Berat'ın bir bölümünde gezerken çok benzediği için kendimi Safranbolu'da zannediyorum.


Berat'ın bir de üniversitesi var, binayı görünce kendimi Washington'da parlamento sarayı karşısında zannettim. Çok heybetli bir bina, böyle bir mimariyi neden tercih ettiklerini de doğrusu merak ettim. 


Berat'ta kaldığımız Hostel Vila 3' den  söz etmeden geçemeyeceğim. Bir kere çok temiz bir aile evi gibiydi. Sahipleri çok harika insanlar. Kızları harika İngilizce  konuşuyor. Hepsi doğal ürünlerden hazırladıkları kahvaltı muhteşemdi. Burada yediğimiz keçi peyniri, kaşar peyniri ve tereyağı çok lezzetliydi. Bu ürünlerden almak için, onların da yardımıyla 20 km. mesafedeki bir köye gidip oradan aldım ve Türkiye'ye getirdim. Berat'a gideceklere barınmayı burada yapmalarını öneririm.

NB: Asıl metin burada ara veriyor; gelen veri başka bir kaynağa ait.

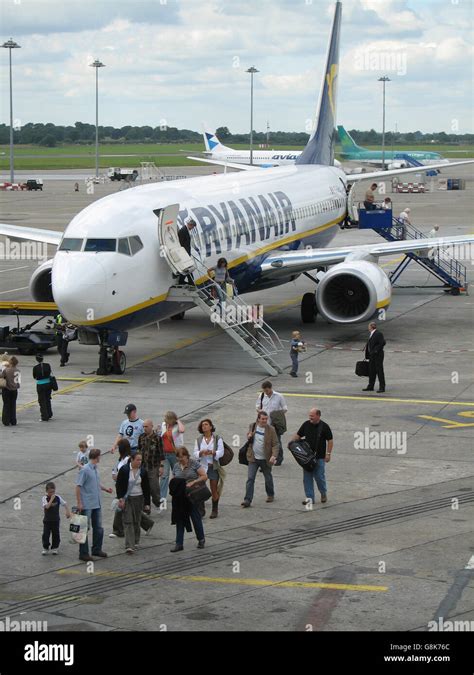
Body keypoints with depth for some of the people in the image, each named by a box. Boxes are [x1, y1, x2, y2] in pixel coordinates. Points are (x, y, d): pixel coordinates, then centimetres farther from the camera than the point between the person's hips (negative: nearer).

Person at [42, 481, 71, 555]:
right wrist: (52, 499, -25)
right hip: (47, 520, -2)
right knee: (46, 534, -2)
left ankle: (54, 548, 19)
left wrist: (68, 511, -9)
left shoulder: (58, 497, 0)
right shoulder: (45, 498, -10)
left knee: (56, 534, 6)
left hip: (56, 520, 2)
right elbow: (47, 506, -26)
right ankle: (45, 548, 12)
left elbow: (64, 504, 4)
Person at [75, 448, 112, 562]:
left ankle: (97, 549, 27)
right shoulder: (85, 470, -16)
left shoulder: (95, 469, 9)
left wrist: (105, 489, 31)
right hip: (87, 505, -8)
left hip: (96, 504, 8)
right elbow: (78, 486, -17)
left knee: (98, 527, 14)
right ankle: (83, 553, 4)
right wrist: (79, 503, -18)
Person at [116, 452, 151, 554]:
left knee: (137, 521, 9)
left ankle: (135, 542, 25)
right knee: (128, 521, -10)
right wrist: (120, 498, -12)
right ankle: (129, 546, -16)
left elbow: (146, 488, 6)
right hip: (126, 499, -3)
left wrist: (147, 503, 4)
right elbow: (119, 485, -3)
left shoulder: (143, 471, 1)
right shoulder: (124, 470, -7)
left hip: (139, 498, 3)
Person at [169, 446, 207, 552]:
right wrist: (174, 486, -7)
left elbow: (204, 477, -9)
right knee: (180, 519, 3)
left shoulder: (194, 464, -6)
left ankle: (201, 539, 22)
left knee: (195, 517, 3)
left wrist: (192, 482, -18)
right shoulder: (176, 466, 9)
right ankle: (179, 544, 7)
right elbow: (173, 481, 15)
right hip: (180, 497, 4)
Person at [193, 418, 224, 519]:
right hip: (202, 466, 1)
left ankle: (215, 510, 15)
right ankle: (201, 509, 3)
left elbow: (221, 452, -6)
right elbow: (195, 453, 2)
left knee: (214, 490, 4)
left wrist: (212, 452, -24)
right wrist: (201, 452, -20)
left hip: (213, 466, -1)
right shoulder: (198, 439, 8)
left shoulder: (217, 438, 1)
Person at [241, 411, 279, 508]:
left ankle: (270, 495, 40)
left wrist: (274, 455, -27)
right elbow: (248, 436, 19)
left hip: (266, 459, -2)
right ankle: (247, 500, -5)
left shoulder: (271, 430, -11)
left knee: (268, 478, 16)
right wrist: (249, 437, -6)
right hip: (253, 458, 2)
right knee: (250, 479, -5)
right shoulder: (252, 426, 0)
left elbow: (275, 444, -12)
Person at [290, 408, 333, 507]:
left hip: (319, 457, -4)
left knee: (319, 477, -1)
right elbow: (298, 435, 12)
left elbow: (330, 440, -3)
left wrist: (328, 454, -8)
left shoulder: (324, 426, -7)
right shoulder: (306, 424, 3)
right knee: (307, 477, 4)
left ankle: (323, 493, 24)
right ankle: (309, 497, 10)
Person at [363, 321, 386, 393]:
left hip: (378, 355, -9)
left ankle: (382, 387, 0)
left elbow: (383, 343, -20)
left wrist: (376, 350, -19)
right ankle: (370, 387, 19)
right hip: (372, 355, 9)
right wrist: (367, 355, 12)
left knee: (379, 371, -4)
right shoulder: (370, 334, 13)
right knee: (371, 371, 12)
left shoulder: (378, 334, -14)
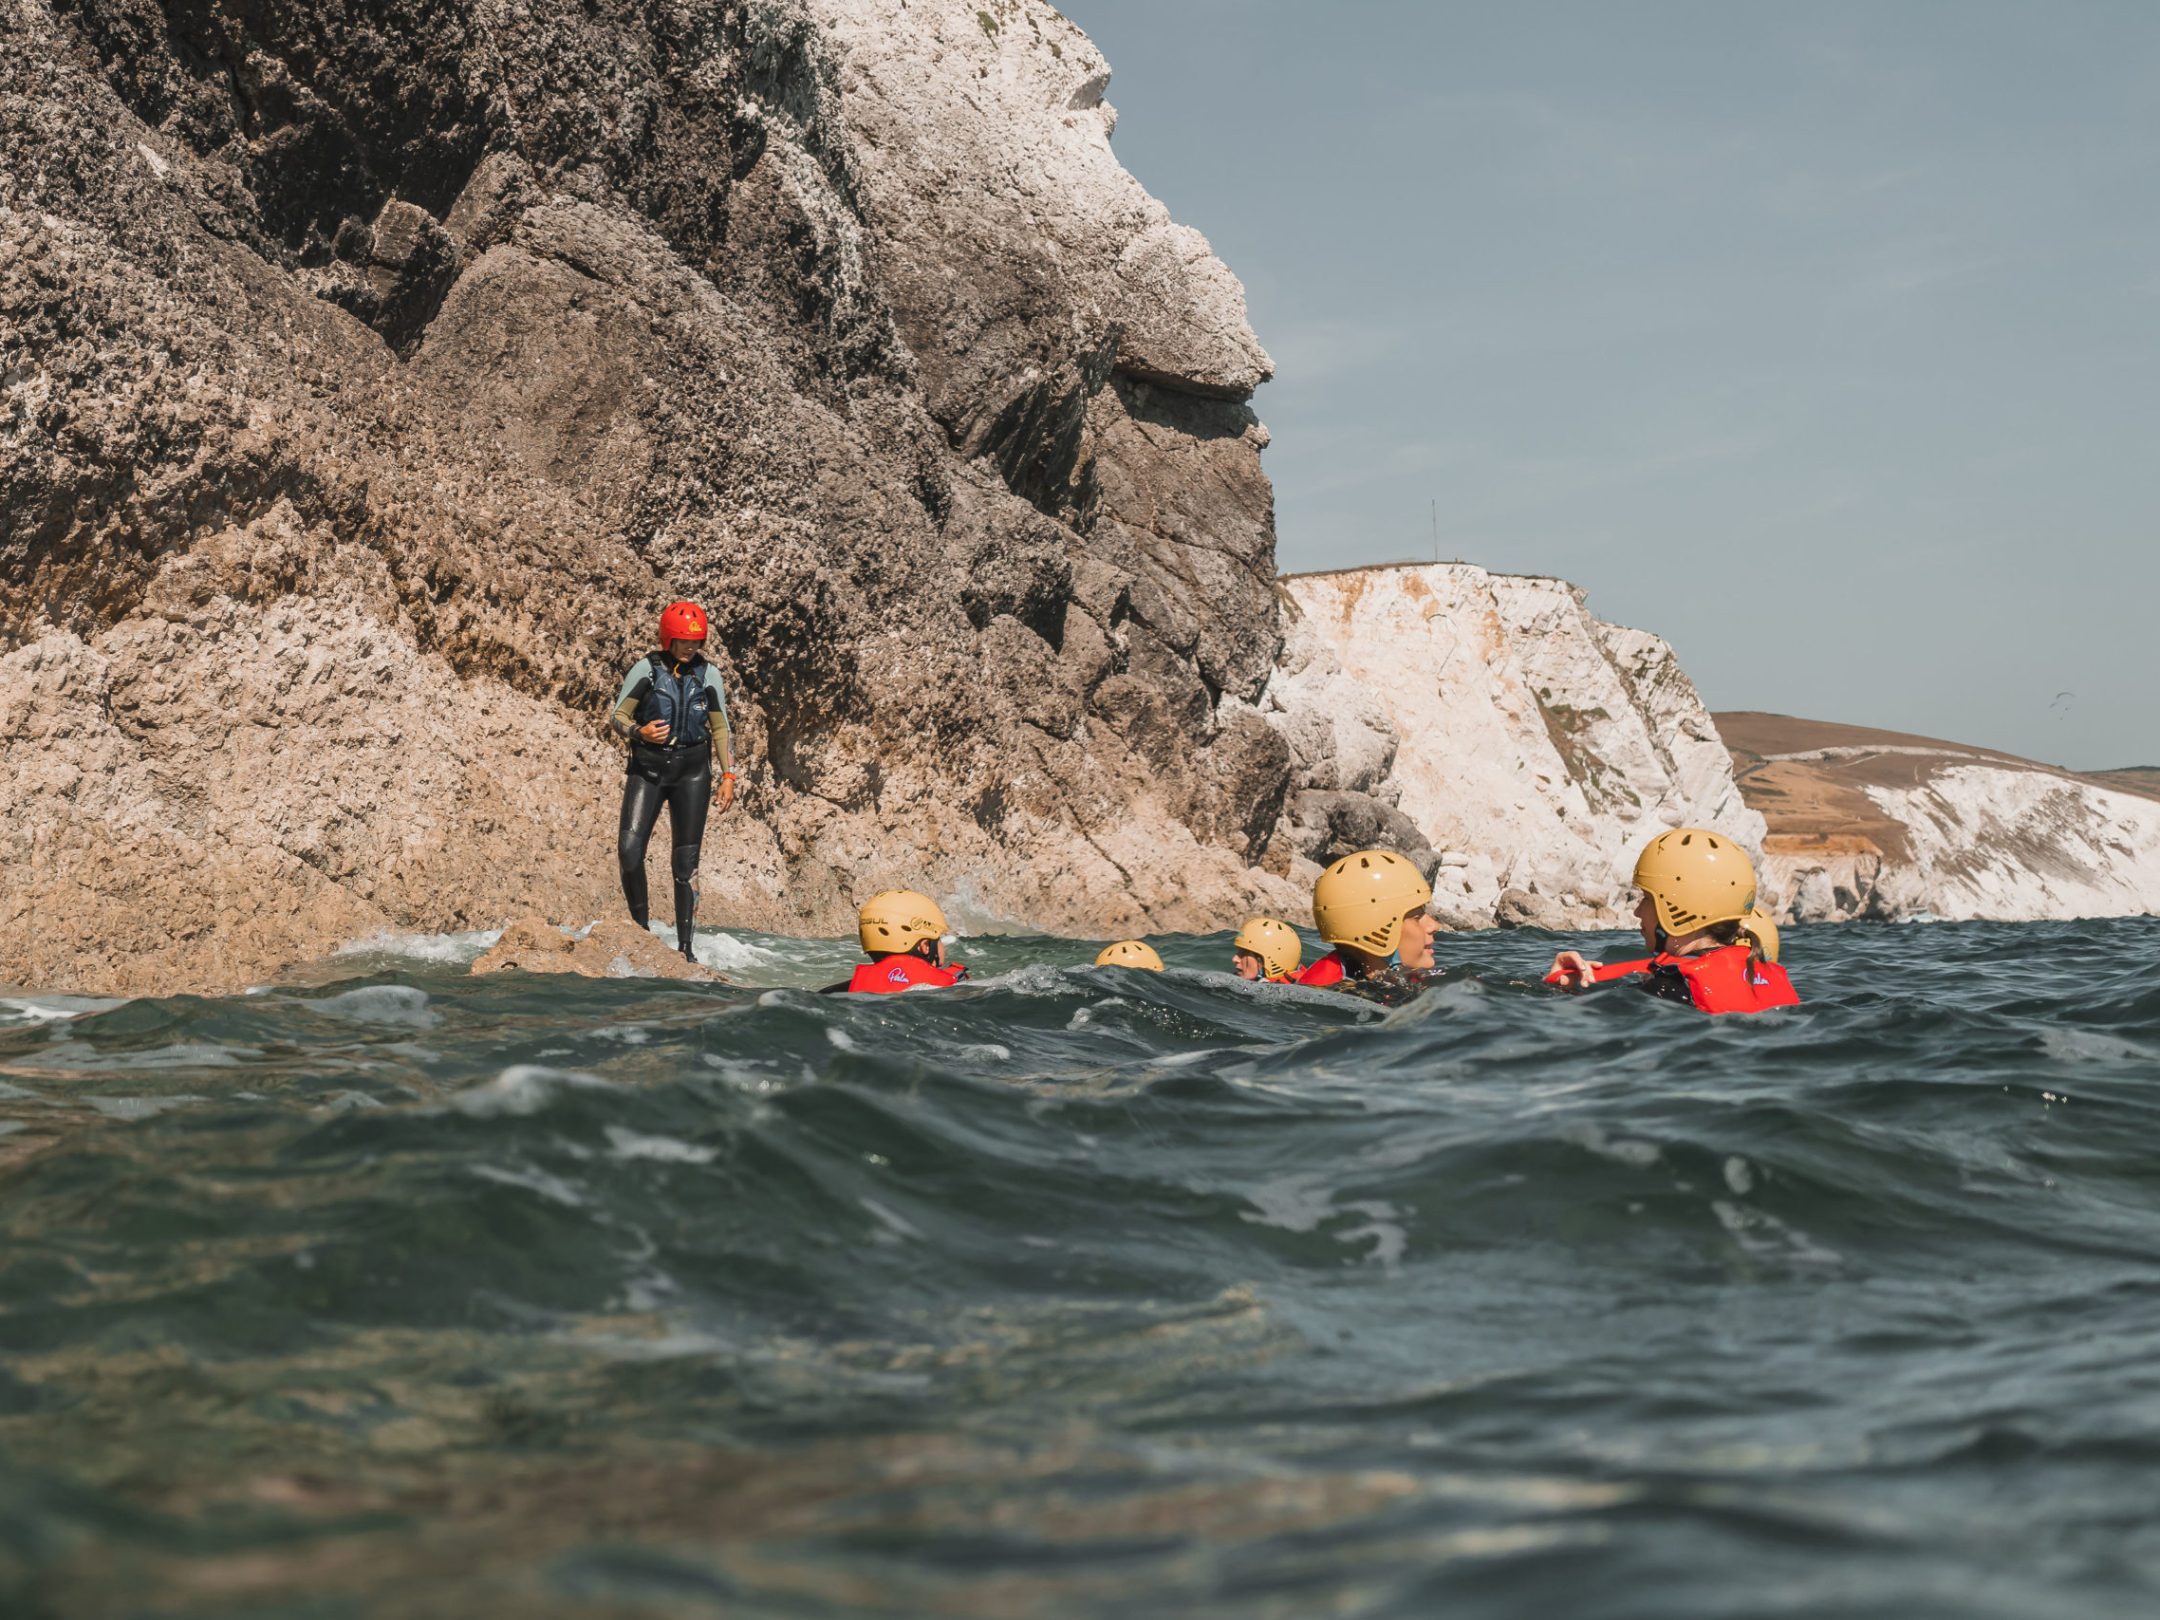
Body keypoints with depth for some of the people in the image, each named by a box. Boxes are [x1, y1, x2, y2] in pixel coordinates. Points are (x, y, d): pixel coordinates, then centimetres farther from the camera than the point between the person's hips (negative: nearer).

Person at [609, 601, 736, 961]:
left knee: (686, 861, -1)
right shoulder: (646, 669, -2)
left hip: (692, 770, 1)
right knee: (629, 849, -15)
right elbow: (616, 717, 1)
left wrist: (728, 776, 4)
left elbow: (720, 729, 11)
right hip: (647, 768, -1)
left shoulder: (708, 675, 5)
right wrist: (639, 732, -20)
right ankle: (641, 928, 3)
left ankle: (685, 946, 5)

Adres: Ruga Bayram Lila. Tel: +356 68649 66 07

Berat, Arnavutluğa gitmeyi planlayanların mutlaka görmesi gereken bir kent olduğunu düşünüyorum.


İYİ SEYAHATLER

     

1 yorum:

Unknown dedi ki...

çok güzel anlatmışsınız emeğinize sağlık arnavutluğu hep transit geçtim ama sizden edindiğim kadarıyla mutlaka gezilmeli teşekkürler.